- **Selected text**:
──────
His sense of community is deepened by his experience with the equity program. As Oakland’s only equity cannabis dispensary, Blunt is serious about connecting the public with equity brands. He likes to keep a section of the store devoted to equity and Black owned-brands, as a way to support these businesses and encourage others to do the same. But Blunt is very clear the shopping in the equity section isn’t charity. On the contrary, it’s one of the easiest ways to guarantee you’re buying a quality product.

“I have not had one equity product that I did not like. Not one,” he says. “As equity, we don’t have time to go out there and give a bad product. We are only given one shot, so with that one shot we come out of the gate swinging three times harder than everyone else.” Blunt even hosts a podcast that showcases Black and brown brands as a way to introduce them to the public.

But Blunt also firmly believes that if you want your product to sell, you have to put the time in. He encourages the brand owners he works with to come into the store and interact with the customers. “I want to be able to have my budtenders know your story.” Putting that time in can make all the difference, because at Blunts+Moore, no brand has the luxury of lingering on the shelf. “What I have noticed is if you have too much product it sits. So ideally I want four or five products out for about two weeks, and we’ll see how they go.” He says if the shop occasionally runs out of something a customer is looking for, it keeps them interested and open to trying new things. 

At the end of the day, his retail model is built around the quality of the product. Blunt believes that no matter what it says on the package, he’s the one ultimately responsible for the customer’s experience. “Everything is about packaging now. Me personally, I’m old school-  just give me a zip lock bag and let’s go. For me it’s still about the product– how it tastes, how it smells, how it looks.” As an old-school Oakland cannabis seller, his reputation is always on the line. “Some people are out there going around white labeling any product, putting their stamp on it. We’re from the cannabis community, so we’re making sure it’s coming out fire every time.”

Blunt’s community ethic is something he brings both from his neighborhood roots and his experience with the old cannabis clubs. He wants to help that compassionate business model make a comeback. “Cannabis clubs are supposed to be a collective–happy people coming in to talk about cannabis. It’s not always like that, but I feel Blunts +Moore is a community brand.” 

One way he encourages community is by welcoming local vendors from outside the cannabis industry. “Every week we have food trucks come to the store. I don’t charge them a dime to cook, all I ask is that they feed my staff, and then I give them 40% off in the store while they’re onsite cooking.” These experiences help build stronger connections throughout Oakland. While fully committed to cannabis culture, Blunt is always looking out for his city. “I’ve had a flea market at the store with fifteen different vendors all from Oakland. That’s the community I come from.”
──────
- **Source information**:
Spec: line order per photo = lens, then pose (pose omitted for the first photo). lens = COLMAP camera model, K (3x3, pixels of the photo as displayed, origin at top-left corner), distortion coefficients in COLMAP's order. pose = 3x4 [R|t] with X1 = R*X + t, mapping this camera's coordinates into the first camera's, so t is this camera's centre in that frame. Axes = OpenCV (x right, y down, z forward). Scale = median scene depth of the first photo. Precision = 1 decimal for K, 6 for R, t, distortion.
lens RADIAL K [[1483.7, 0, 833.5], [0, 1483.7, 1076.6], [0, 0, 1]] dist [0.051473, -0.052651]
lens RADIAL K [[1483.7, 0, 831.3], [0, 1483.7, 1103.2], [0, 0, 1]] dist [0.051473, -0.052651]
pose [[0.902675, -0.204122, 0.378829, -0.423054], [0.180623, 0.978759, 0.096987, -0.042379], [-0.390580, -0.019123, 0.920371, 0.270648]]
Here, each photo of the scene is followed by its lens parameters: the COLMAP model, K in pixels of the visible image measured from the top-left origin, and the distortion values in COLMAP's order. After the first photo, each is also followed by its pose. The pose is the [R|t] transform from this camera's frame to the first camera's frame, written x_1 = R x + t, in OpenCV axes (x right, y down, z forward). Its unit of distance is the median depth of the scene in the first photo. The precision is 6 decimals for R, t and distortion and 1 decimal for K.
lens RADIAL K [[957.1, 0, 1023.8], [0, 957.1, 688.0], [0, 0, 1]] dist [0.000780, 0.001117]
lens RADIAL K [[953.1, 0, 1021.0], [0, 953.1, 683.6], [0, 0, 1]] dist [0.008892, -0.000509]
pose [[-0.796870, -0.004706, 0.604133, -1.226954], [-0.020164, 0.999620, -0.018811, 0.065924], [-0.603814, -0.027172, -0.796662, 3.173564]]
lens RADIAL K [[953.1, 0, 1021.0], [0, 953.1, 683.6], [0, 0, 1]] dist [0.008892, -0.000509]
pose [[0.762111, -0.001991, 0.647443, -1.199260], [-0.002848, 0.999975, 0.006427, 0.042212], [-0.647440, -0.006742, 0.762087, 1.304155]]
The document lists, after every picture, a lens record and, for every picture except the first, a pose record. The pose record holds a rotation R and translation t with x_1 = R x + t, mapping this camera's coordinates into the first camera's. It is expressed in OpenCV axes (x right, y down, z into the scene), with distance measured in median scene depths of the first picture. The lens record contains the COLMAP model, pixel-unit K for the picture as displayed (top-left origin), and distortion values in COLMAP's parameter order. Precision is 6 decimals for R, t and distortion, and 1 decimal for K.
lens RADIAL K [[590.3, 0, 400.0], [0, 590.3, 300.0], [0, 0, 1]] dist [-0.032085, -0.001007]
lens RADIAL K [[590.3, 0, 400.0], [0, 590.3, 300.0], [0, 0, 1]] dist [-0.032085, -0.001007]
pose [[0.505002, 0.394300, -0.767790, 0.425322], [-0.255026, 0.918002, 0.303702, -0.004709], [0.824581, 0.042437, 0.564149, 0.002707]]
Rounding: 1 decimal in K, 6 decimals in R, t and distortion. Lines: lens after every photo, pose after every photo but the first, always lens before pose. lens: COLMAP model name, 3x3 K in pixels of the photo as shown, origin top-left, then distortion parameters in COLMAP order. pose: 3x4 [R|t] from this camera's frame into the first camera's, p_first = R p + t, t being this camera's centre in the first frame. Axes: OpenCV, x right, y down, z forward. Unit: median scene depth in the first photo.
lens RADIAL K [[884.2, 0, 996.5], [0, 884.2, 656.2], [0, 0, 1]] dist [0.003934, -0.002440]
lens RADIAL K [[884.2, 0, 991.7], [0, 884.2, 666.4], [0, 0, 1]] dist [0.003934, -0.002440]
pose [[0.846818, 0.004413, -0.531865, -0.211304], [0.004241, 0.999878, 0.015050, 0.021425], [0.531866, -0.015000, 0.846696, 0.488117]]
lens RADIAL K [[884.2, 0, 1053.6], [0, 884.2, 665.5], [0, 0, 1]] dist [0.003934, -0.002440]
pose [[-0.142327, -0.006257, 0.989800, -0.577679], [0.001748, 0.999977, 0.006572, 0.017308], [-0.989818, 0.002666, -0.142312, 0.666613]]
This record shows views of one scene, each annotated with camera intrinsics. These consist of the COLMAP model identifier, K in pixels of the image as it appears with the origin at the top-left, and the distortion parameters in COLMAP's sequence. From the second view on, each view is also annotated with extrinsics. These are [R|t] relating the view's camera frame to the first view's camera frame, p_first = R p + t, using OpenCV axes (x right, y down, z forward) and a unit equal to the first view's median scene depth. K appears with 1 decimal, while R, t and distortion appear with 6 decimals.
──────
- **Description of the task**: In the part of the dispensary profile that opens with "His sense of" and closes with "a quality product.", switch "dispensary" to "shop" and write that part out again.

- **Result**:
His sense of community is deepened by his experience with the equity program. As Oakland’s only equity cannabis shop, Blunt is serious about connecting the public with equity brands. He likes to keep a section of the store devoted to equity and Black owned-brands, as a way to support these businesses and encourage others to do the same. But Blunt is very clear the shopping in the equity section isn’t charity. On the contrary, it’s one of the easiest ways to guarantee you’re buying a quality product.